The JVP MP said that the then UNP government sponsored death squads were responsible for killing 60,000 JVP members after torturing them.

The then government ran torture chambers countrywide and a massive one at Matale as well as at Koskele in Kurunegala, Eliyakanda in Matara, Suriyakanda in Embilipitiya and Batalanda in Kelaniya, he said.

The MP accused most of the then ministers of having run mini torture chambers in their residences in the Galle, Matara, Puttalam and Gampaha districts during the 1987-89 period.

Dissanayake said that although the then UNP government killed lawyer Wijedasa Liyanarachchi, he had been betrayed to the authorities by a person who was now a top man in the present government. "Not only that, the person who led then UNP government’s killing squad, called PRRA between 1987 and 1989, is now a minister in the Rajapaksa government."

"That is the reason why we say that those responsible for the 1987 – 89 killings, directly or indirectly, are now with the Rajapaksa government," Dissanayake said.

MP Dissanayake said that people in the Wilgamuwa and Rattota areas were ready to give evidence regarding torture chambers in the Matale area.

The JVP also demanded a comprehensive probe into the Matale mass grave and that those responsible for the mass killings be brought to justice, even at this late stage.

Answering a query by The Island, what the JVP had got to say about the many killings carried out by it in the late 1980s, Dissanayake said his party was ready to face any inquiry for the killings during the 1987 – 89 period.

Senior analysts involved in the process of exhuming the remains from the mass grave confirmed the allegations brought up by the JVPers and said that the bones carried the tell tale marks of torture.
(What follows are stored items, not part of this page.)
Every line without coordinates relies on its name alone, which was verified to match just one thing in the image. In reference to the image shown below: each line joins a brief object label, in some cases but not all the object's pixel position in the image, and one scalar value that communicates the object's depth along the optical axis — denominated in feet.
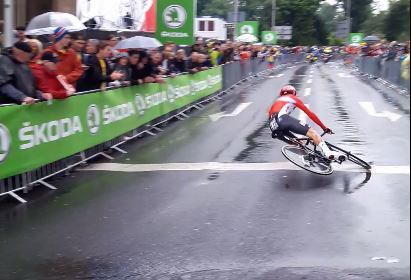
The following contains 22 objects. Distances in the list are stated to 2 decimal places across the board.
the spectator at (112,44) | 45.96
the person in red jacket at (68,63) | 34.86
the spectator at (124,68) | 43.86
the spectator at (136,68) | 44.75
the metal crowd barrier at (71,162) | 28.09
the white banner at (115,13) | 70.79
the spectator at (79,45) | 36.58
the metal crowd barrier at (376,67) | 87.86
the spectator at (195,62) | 65.16
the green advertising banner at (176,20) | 63.16
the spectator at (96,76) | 37.99
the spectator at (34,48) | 30.22
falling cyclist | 31.89
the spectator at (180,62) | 61.21
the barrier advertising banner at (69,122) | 27.14
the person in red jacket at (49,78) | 31.32
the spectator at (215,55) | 83.25
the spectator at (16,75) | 28.19
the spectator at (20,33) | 36.70
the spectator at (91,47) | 39.70
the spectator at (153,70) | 46.14
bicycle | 31.50
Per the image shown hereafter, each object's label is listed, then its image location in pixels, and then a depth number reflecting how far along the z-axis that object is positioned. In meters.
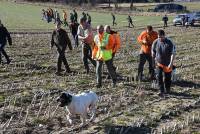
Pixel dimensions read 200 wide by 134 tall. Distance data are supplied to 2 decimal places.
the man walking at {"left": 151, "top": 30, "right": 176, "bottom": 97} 13.30
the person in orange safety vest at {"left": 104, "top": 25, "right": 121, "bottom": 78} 13.93
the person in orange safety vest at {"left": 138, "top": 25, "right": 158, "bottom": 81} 14.98
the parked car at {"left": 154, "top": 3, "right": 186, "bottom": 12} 63.66
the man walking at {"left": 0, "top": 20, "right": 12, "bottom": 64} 18.09
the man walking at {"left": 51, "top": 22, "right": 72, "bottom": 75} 16.03
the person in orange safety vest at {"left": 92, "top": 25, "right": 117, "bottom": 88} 13.92
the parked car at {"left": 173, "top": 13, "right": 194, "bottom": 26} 43.86
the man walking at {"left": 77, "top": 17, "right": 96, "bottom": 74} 15.88
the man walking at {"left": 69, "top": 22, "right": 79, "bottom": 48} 24.66
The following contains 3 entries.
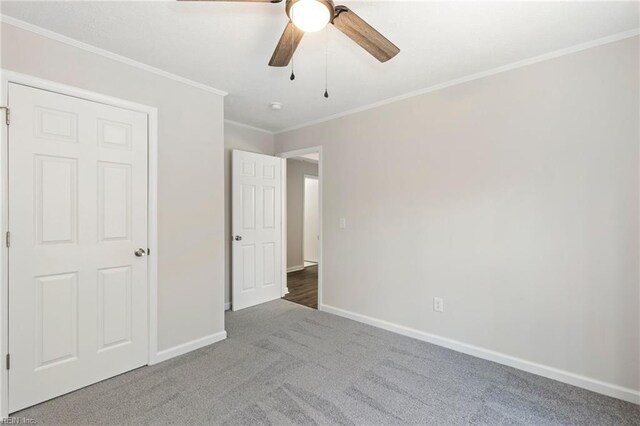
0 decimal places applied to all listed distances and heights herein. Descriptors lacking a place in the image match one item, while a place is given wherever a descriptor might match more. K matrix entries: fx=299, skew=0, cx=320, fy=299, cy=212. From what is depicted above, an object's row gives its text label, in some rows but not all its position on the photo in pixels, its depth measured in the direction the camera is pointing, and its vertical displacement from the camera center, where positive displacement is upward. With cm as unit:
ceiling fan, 128 +88
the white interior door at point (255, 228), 379 -21
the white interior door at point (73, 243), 188 -21
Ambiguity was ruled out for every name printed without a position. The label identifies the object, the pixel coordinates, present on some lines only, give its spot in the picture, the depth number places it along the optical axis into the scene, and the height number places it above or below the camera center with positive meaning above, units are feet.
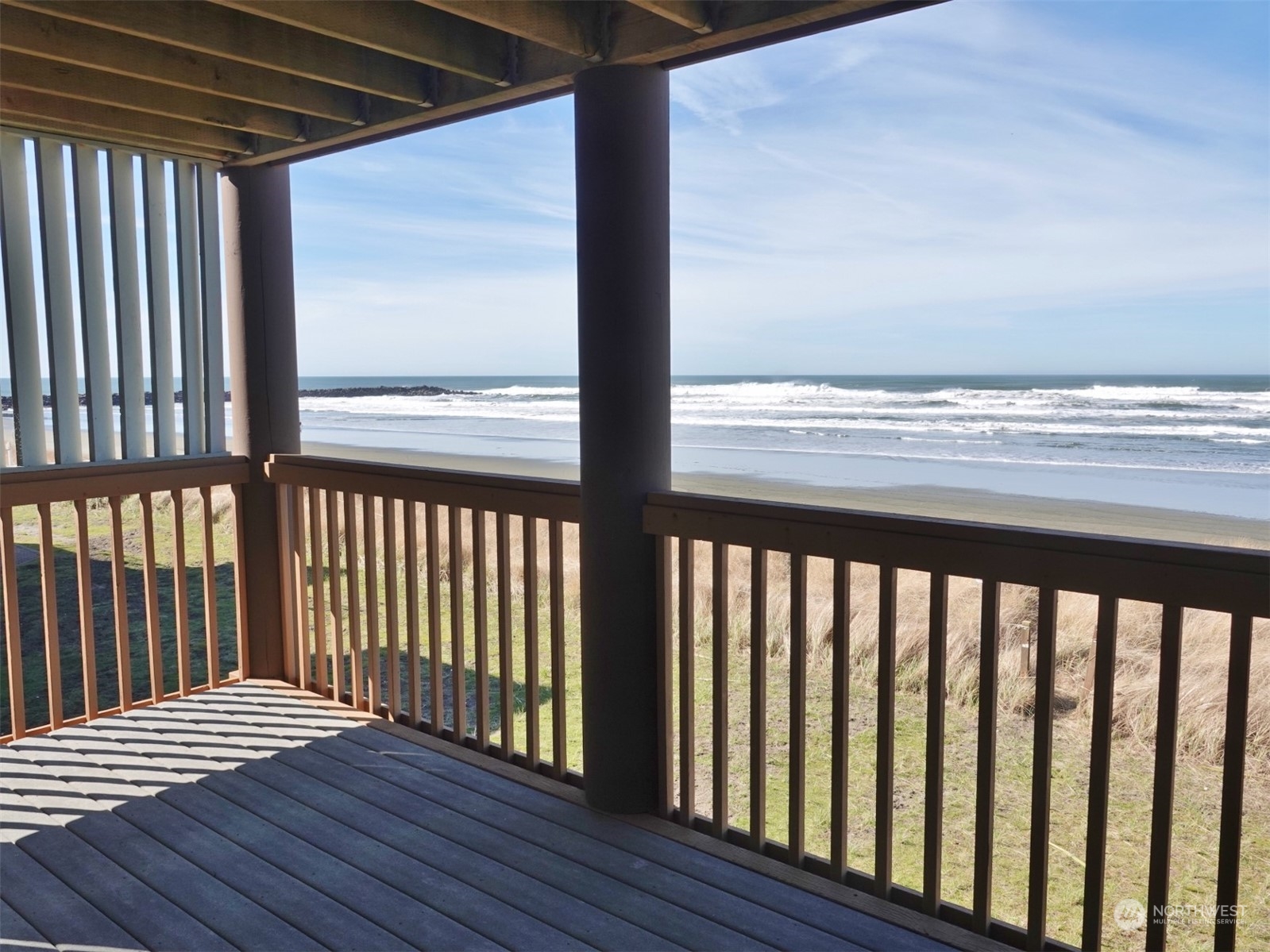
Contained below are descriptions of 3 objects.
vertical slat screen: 10.07 +1.18
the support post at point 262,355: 11.38 +0.50
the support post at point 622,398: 7.71 -0.09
One senior analyst told The Island, on condition of anonymity, that the coin found from the grave had been introduced into it by some police personnel with the intention of misleading the investigators. The coin had been minted in 1969 and those who introduced it to the grave wanted to tamper with evidence hoping that the date of killings would be dated to 1971 period but that efforts would not serve the purpose as the legal experts involved in the investigations had evidence that the police had introduced the coin, he said.